“The Widow,” by Fiona Barton
The crime fiction market these days is being flooded, astonished and forever changed by first-time novelists. When reading these days largely means looking at pictures or is meted out like washing instructions in segments of 140 characters or confined on tiny backlit screens, publishers are risking their survival by choosing between Scylla and Charybdis to introduce new authors with outsized novels and often in pricey clothbound covers.
Soldiering on into the fate of what seemed nearly certain extinction a decade ago, publishers and indy bookstores are in the midst of recovering from a signed death certificate and showing health and growth and affecting great embarrassment to the economists who arrogantly performed gravesite benedictions and have unabashedly moved on to interpret political polling to the same effect.
Leading the pack this month in what’s sure to be a race to the top of the charts is “The Widow,” the debut novel by award-wining veteran British journalist Fiona Barton. Attracting a number of prerelease comparisons to “Gone Girl” and “Girl on the Train” – both discovered and reviewed in Murder Ink – “The Widow” indeed has that claustrophobic, inevitable doom evinced on every page by the now familiar unreliable narrator.
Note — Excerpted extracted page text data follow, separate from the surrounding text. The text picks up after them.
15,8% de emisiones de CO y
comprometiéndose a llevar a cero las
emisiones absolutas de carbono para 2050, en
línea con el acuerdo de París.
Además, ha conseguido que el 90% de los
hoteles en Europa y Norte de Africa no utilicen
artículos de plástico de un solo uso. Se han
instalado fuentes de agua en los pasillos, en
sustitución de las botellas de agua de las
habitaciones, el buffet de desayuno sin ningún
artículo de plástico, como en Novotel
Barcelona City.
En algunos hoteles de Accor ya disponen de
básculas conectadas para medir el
The widow, Jean Taylor, is the pathetically dutiful wife of a domineering misanthrope who we come to suspect is a psychopath after (maybe) being seen near the disappearance of 2-year-old Bella Elliott from her front yard in a suburb of London. A good deal of disconnected and circumstantial evidence points to Glen Taylor as the kidnapper, but Detective Inspector Bob Sparkes can’t quite make it stick even though he forces a square peg into a round hole and arrests his one suspect only to be given a disciplinary leave of absence when a judge humiliates him with a dismissal of charges.
“The Widow” is a story told by four characters: Detective Inspector Sparkes, an honorable and dedicated detective; Kate Waters, manipulative reporter for the London Post; Dawn Elliott, tenacious mother of Bella; and Jean Taylor, suspect Glen Taylor’s wife. The plot cleverly weaves between these actors and from the date of the crime in 2006 and the enormous, ongoing police investigation and press coverage with sensational newspaper sales culminating in 2010 when Glen is struck and killed by a transit bus as he and Jean are walking down a city street.
The book opens with Glen’s death, so we know right away that there will never be a conviction even if convincing evidence can be found. But the press continues to stoke the pyre to inflame a febrile populous, and our attention intuitively turns to Jean. Jean, we learn from the start, wants a child that Glen has deprived her of, and collects photos of children, including Bella, and keeps scrapbooks hidden behind the water tank in the bathroom.
Tension builds as Jean is hectored by Kate and dozens of reporters and cameramen and headlines and newscasts. Who took Bella? Where is Bella? Bella’s mother, Dawn, has driven a steady, frenzied campaign for four years nonstop, with volunteers and donations and fiery condemnation of police procedure. And Jean, unflappable throughout, finally gives up the interview she’s cached away, leaving the hysterical crowd coughing in its own dust as she walks under Glen’s shadow into the lurid focus of infamy.
This is a good book that can hold a place alongside “Gone Girl” and “Girl on the Train” if its rather flaccid ending is overlooked, and I’m happy and I think you’ll be willing to forgive a lazy eye on this stunning face.
And with this review comes the end of Murder Ink in the Durango Herald. Thanks for your loyal audience; it’s been a great treat to receive your emails and book club invitations and impromptu conversations.